Should You Ditch Annual Performance Reviews? It Depends. But the answer is definitely 'yes' if you're at a startup and your employees wear many hats.
By Iman Jalali Edited by Dan Bova
Opinions expressed by Entrepreneur contributors are their own.
Old business conventions are dying out. The 9-to-5 workday is slowly being chipped away at, and some workers don't even need to commute to an office anymore. The workplace is changing to accommodate the needs of a constantly moving world, and businesses need to evolve or risk being left behind.
Related: Fix, Don't Nix, Your Performance Reviews
Next on the chopping block: the dreaded annual performance review. More and more companies -- including giants like IBM, Deloitte, Adobe and many others -- are saying goodbye to annual performance reviews. What these companies are realizing is that the traditional performance review doesn't mesh with the workforce of today, nor is it as real-time or near-time as the ever-changing needs of a business.
As David Rock and Beth Jones argued in a Harvard Business Review article, "Numerical performance management systems don't take into account how work gets done today. Who sets 12-month goals anymore?" The nature of work has changed, but the performance review hasn't.
One major problem is that the performance review operates on the assumption that a worker's role is static. But today's workforce is full of dynamic workers who fluidly move among roles, sometimes taking on more than one at a time, and constantly experimenting. Just as the idea of the lean startup has become mainstream, so has the lean worker.
The performance review has also always been somewhat flawed; it's meant to improve the future, but it looks to the past. The large-scale theory of improvement that it embodies rarely works when employees are rapidly changing. As IBM's chief human resource officer Diane Gherson told a reporter, employees are always "iterating and experimenting." Distilling an always-changing employee down to a rating isn't fair for the employee or the company.
Performance reviews can further be time-killers. Deloitte, for instance, found that performance management ate up about two million hours a year. The very system that Deloitte depended upon to improve itself as a company turned out to be itself almost completely counterproductive.
Deloitte's managers weren't seeing results because they were too busy working on performance management itself.
Related: 4 Ways to Avoid the Worthless Annual Performance Review and Give Valuable Feedback
So, here's the million-dollar question: Should you ditch performance reviews? Probably, but it depends.
Certainly, if you're at a startup, you should consider dropping the performance review.
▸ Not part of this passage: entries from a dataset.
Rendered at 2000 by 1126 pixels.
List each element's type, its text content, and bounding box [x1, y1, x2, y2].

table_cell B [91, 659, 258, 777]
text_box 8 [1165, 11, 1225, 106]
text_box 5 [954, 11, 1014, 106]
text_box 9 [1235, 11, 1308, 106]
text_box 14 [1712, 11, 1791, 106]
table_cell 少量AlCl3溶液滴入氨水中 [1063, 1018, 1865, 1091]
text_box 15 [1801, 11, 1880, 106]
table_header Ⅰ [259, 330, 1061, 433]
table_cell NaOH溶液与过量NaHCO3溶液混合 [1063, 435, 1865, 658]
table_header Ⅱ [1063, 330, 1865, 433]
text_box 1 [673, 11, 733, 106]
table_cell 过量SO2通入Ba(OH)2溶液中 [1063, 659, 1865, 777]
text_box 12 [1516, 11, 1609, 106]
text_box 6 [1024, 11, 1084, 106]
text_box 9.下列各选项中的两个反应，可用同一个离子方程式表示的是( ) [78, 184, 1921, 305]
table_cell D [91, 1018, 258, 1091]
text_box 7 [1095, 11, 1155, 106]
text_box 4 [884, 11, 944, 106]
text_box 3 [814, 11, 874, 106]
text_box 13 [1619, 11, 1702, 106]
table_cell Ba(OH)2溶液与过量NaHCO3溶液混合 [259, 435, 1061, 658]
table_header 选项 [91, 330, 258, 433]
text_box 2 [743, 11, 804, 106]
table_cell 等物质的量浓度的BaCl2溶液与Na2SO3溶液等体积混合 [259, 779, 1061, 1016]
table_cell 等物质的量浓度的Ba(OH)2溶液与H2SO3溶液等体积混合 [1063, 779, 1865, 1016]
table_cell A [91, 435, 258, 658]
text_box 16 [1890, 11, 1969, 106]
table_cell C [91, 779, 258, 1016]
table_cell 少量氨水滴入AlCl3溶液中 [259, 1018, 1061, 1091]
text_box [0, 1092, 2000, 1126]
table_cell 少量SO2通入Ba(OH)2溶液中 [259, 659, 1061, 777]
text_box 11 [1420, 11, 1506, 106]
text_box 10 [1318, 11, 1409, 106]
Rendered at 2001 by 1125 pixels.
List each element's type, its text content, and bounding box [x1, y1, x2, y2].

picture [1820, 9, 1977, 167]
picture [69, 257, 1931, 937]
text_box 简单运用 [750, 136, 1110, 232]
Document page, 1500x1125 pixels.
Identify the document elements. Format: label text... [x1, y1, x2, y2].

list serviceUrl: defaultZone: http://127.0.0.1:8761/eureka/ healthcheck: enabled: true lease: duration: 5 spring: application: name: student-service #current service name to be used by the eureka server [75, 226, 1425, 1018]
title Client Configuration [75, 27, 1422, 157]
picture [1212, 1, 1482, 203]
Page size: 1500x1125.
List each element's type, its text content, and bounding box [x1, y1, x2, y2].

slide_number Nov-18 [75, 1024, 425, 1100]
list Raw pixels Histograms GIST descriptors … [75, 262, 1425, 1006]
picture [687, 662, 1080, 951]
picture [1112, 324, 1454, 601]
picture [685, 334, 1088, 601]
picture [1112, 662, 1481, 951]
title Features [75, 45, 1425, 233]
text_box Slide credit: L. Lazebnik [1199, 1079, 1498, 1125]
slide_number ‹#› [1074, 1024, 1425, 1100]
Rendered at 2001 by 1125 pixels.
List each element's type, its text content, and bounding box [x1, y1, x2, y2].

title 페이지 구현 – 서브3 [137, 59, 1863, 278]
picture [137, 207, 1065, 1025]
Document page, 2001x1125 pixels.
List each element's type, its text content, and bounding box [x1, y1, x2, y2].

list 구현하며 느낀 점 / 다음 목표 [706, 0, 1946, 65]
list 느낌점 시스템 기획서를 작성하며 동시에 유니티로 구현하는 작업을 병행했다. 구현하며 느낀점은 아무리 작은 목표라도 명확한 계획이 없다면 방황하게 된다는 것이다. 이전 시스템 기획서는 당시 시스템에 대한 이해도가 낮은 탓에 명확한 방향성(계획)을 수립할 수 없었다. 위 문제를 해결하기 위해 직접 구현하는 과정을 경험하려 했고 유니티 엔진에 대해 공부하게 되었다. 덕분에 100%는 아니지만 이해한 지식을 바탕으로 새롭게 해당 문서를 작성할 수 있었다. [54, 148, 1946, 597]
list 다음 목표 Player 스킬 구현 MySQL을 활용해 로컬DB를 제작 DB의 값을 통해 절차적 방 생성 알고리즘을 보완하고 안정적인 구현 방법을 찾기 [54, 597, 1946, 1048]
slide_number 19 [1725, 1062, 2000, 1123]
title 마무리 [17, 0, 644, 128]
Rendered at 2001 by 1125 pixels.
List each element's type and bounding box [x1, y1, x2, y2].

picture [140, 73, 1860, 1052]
In fact, if your employees are constantly in motion and wear many hats, you should consider dropping the review, startup or not.
For fast-paced businesses, the key is to create a culture of constant improvement. You should be concentrating on how to improve your business, not over the next year, but over the next few weeks.
Yearly goals can make for a stagnant environment, where performance ultimately suffers. Instead, set short-term goals so you and your company are always moving forward. Utilize tools like 15Five to create an open dialogue among your team members, and keep the feedback-loop going. The more conversation you can create, the better.
What if you're part of a more traditional business, where employees have fairly static roles? The decision gets trickier. It might not hurt to keep conducting performance reviews, but you should still instill that culture of constant improvement. Use performance reviews in tandem with a focus on the future.
Almost every worker needs and deserves ongoing direction instead of waiting a year to hear how he or she can improve and rise within the organization. Real performance-enhancement comes from one-on-one, personalized feedback that creates a direct line of connection with the worker.
After all, it's the manager's job to continuously improve the team and help its members develop; managers shouldn't just be managing performance.
So, think about turning this continuous feedback for performance management into something much more tangible. Performance enhancement happens in real time, and better results occur much more quickly.
Related: Millennials Are Not the Only Ones Who Want Feedback
And that makes sense: Companies are dynamic, perpetually changing entities, so it's about time we viewed performance management the same way.